### Task instructions
- a) According to the entry on the Takunyapé language, when did the language become extinct?
- b) Return the passage of the Takunyapé language entry starting at "Takunyapé (Tacunhape) is" and ending at "the 19th century.".

### Page extract
- Region: Brazil
- Ethnicity: Takunyapé
- Extinct: early 1950s
- Language family: Tupian Tupi–GuaraniWayampíTakunyapé; ; ;

Language codes
- ISO 639-3: None (mis)
- Glottolog: tacu1234
- Linguasphere: 88-AAA-ea

= Takunyapé language =

Extinct Tupian language of Brazil

Takunyapé (Tacunhape) is an extinct Tupi–Guaraní language of Brazil.

== Vocabulary ==
The following short vocabularies of Takunyapé were recorded from three settlers in the area, Ernesto Accioly, Teophilo de Castro, and Francisco Pinheiro, who had been in contact with the Takunyapé throughout the end of the 19th century.

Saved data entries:
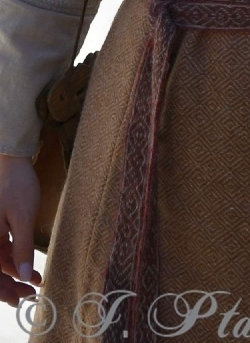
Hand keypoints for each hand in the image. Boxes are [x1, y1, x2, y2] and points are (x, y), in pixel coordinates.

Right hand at [0, 156, 41, 305]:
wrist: (13, 161)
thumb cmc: (17, 185)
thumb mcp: (23, 217)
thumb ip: (22, 248)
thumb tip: (24, 274)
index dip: (3, 291)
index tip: (19, 300)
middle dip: (9, 286)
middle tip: (30, 294)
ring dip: (13, 274)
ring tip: (35, 281)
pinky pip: (0, 251)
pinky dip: (13, 260)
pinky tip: (28, 266)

### Exercise responses
- a) In the early 1950s.

- b)
Takunyapé (Tacunhape) is an extinct Tupi–Guaraní language of Brazil.

== Vocabulary ==
The following short vocabularies of Takunyapé were recorded from three settlers in the area, Ernesto Accioly, Teophilo de Castro, and Francisco Pinheiro, who had been in contact with the Takunyapé throughout the end of the 19th century.